Aragon resumes its Housing Law with national priority and protected public housing

Published on June 10, 2026 | Translated from Spanish

The Government of Aragon has decided to reactivate the Housing Law, sending to the Cortes the same bill it already presented in 2024. The regulations include the agreements of the PP-Vox pact, such as prioritizing Spanish citizens in access to public housing and permanently locking the protected status of VPO (officially protected housing), preventing its future declassification.

Aragón government building facade with a large metallic key being locked into a permanent housing block foundation, construction workers securing a lifetime protected VPO sign into concrete, Spanish flag waving above, blueprints and legal documents spread on a table, technical illustration style, photorealistic architectural render, dramatic sunlight casting long shadows, heavy steel reinforcement bars visible, hardhats and safety vests, precise engineering visualization, bright clear sky, sense of permanence and national priority

The digital management system for the public housing stock 🏠

The implementation of this law will require a robust computer platform to manage applicant registries, allocations, and the control of permanent qualification. The Aragonese Institute of Housing must update its systems to integrate nationality criteria and perpetual VPO monitoring, avoiding duplicates and fraud.

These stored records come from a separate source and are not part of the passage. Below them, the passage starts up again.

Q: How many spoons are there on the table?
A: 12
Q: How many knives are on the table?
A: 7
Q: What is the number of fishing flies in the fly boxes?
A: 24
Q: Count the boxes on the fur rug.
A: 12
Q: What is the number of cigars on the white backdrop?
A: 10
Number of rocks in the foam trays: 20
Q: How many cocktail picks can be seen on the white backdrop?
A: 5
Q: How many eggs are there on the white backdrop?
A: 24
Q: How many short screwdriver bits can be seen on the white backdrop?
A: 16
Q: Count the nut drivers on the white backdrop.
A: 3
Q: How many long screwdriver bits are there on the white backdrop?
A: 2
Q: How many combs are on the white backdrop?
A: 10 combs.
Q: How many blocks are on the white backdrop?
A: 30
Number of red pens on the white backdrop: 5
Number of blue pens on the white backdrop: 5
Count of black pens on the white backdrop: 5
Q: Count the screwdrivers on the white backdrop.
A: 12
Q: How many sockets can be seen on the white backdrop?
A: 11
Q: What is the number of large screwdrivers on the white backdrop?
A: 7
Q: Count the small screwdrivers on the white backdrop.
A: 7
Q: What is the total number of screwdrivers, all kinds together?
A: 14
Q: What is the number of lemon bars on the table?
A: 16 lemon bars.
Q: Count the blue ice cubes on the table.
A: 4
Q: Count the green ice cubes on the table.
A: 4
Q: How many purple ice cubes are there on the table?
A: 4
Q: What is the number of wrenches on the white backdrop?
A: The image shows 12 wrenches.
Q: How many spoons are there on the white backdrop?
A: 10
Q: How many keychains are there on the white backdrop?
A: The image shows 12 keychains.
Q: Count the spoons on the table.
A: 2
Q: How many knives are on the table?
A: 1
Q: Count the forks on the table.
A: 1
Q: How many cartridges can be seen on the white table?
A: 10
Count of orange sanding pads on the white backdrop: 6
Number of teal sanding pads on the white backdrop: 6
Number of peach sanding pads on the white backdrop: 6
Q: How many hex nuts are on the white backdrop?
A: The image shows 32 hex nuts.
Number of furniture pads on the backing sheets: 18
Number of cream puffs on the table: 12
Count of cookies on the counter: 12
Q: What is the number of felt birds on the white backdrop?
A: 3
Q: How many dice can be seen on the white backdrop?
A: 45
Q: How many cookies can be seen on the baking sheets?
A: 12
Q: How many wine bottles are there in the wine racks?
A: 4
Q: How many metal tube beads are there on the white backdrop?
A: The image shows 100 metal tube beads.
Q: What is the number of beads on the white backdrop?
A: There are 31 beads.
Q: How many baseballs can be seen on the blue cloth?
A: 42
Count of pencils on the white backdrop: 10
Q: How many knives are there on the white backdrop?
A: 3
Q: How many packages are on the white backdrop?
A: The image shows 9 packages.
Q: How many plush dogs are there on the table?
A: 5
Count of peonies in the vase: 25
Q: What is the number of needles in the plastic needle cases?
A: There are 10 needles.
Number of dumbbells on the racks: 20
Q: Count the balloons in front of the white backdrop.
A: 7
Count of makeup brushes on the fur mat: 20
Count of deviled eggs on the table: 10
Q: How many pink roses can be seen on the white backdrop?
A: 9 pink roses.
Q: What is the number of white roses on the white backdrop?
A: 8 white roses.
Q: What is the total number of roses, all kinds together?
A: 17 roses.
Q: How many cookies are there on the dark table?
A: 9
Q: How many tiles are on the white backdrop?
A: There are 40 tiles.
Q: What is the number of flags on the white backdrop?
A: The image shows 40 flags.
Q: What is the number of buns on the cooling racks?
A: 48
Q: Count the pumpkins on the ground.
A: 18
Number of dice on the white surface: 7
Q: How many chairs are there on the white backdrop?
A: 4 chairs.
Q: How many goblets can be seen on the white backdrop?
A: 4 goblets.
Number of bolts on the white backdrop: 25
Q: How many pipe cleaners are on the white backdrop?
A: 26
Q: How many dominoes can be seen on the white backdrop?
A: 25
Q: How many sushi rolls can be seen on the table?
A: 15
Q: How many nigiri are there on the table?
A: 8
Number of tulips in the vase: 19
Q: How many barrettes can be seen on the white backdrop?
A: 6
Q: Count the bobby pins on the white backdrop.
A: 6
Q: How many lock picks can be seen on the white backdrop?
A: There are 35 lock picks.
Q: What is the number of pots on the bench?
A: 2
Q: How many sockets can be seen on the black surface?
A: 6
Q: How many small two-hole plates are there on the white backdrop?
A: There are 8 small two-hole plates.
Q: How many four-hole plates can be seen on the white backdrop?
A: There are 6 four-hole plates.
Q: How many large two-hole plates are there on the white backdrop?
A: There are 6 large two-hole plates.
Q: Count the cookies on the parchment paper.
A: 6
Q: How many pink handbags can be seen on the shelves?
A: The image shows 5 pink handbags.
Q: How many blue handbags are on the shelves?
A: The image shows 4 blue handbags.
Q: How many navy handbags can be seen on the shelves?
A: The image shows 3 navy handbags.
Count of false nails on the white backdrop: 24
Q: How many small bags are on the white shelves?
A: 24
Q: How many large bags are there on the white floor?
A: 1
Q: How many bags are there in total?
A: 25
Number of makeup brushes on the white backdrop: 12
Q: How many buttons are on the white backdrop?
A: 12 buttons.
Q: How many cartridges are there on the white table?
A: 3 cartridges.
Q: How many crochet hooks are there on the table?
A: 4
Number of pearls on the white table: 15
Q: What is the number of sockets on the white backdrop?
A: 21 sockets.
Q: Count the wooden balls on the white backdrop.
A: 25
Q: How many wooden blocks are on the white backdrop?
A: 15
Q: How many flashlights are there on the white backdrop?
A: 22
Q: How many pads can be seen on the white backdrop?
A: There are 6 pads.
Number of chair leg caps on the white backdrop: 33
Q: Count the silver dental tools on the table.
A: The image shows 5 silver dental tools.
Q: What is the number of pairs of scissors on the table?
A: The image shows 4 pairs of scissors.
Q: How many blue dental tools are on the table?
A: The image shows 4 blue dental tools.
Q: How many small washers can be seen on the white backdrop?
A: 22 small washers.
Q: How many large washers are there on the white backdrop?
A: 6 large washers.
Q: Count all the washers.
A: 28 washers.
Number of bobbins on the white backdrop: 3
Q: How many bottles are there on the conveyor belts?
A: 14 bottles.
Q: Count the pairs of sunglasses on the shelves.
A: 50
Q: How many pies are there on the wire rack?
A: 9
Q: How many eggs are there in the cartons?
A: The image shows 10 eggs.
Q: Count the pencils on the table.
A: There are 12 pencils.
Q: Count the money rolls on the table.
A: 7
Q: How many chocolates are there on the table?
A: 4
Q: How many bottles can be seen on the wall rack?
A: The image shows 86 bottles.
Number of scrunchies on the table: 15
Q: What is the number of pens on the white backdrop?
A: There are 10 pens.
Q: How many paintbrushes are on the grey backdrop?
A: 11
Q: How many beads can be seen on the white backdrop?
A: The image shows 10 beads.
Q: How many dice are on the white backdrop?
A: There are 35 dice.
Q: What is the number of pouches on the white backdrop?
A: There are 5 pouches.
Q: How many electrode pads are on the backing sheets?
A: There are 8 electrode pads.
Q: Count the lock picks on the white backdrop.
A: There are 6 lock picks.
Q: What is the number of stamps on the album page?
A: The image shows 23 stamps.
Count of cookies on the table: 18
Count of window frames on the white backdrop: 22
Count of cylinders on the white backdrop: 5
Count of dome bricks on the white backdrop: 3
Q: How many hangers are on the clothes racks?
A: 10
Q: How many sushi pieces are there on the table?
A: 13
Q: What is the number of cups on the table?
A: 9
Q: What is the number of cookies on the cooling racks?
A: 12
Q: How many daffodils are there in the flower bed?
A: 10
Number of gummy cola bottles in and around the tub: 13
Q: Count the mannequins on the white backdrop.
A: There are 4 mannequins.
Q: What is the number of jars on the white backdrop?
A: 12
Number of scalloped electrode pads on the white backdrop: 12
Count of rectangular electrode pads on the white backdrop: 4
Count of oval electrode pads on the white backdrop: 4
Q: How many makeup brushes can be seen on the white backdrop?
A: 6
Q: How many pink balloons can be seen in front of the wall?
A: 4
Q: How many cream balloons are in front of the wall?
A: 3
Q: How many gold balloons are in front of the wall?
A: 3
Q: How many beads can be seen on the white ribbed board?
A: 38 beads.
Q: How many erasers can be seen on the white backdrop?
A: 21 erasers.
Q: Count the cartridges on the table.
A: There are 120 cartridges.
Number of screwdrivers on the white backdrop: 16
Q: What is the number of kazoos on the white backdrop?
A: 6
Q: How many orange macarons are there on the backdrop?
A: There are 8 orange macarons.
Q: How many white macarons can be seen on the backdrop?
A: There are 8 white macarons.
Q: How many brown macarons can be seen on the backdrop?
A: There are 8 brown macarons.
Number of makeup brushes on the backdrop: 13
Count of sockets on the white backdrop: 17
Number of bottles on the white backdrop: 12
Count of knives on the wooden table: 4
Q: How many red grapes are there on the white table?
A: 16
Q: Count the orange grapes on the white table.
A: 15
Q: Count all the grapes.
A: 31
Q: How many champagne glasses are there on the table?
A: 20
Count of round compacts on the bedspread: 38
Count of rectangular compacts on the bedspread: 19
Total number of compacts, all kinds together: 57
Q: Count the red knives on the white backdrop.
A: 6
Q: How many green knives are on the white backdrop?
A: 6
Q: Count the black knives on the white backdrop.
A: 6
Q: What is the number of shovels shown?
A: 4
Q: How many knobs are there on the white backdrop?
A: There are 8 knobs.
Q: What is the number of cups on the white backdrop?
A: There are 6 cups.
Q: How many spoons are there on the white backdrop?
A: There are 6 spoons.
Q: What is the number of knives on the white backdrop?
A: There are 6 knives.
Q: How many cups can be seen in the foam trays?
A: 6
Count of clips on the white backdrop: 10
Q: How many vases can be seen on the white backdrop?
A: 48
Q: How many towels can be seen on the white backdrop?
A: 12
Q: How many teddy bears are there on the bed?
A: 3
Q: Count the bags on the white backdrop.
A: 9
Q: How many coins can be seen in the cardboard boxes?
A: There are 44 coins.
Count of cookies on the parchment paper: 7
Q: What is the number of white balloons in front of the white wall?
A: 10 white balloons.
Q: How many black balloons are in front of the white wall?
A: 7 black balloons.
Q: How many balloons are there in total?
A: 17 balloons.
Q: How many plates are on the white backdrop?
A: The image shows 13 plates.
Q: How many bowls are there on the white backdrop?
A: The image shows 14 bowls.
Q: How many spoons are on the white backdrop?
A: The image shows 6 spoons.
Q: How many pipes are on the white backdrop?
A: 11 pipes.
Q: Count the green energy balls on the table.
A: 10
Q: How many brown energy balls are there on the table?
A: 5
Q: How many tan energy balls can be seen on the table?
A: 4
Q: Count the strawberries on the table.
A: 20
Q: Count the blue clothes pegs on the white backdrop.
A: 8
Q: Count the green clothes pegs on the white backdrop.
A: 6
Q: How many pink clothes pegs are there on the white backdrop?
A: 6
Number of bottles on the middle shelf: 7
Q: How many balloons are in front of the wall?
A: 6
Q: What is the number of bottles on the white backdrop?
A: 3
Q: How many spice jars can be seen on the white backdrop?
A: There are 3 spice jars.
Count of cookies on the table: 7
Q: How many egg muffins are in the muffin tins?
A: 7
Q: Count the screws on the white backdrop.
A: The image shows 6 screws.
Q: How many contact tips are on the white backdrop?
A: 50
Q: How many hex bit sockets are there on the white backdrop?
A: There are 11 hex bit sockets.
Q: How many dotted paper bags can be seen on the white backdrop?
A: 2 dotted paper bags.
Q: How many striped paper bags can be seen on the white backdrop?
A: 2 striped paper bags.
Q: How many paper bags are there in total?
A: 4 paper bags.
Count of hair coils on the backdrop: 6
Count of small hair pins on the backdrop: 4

A development based on relational databases with APIs for interoperability with the municipal census and the Tax Agency is foreseen.

Locked VPO: the apartment your grandchildren (and their grandchildren) will inherit 🏗️

Lifetime VPO sounds like a perpetual family inheritance, like acorn-fed ham but in concrete format. Now protected apartments will be like gum stuck to a shoe: impossible to peel off. Of course, if your great-grandson wants to move, he'll have to ask permission from a civil servant who hasn't been born yet. Good thing national priority solves the dilemma: if you're Spanish, you have a home forever; if not, look on the open market.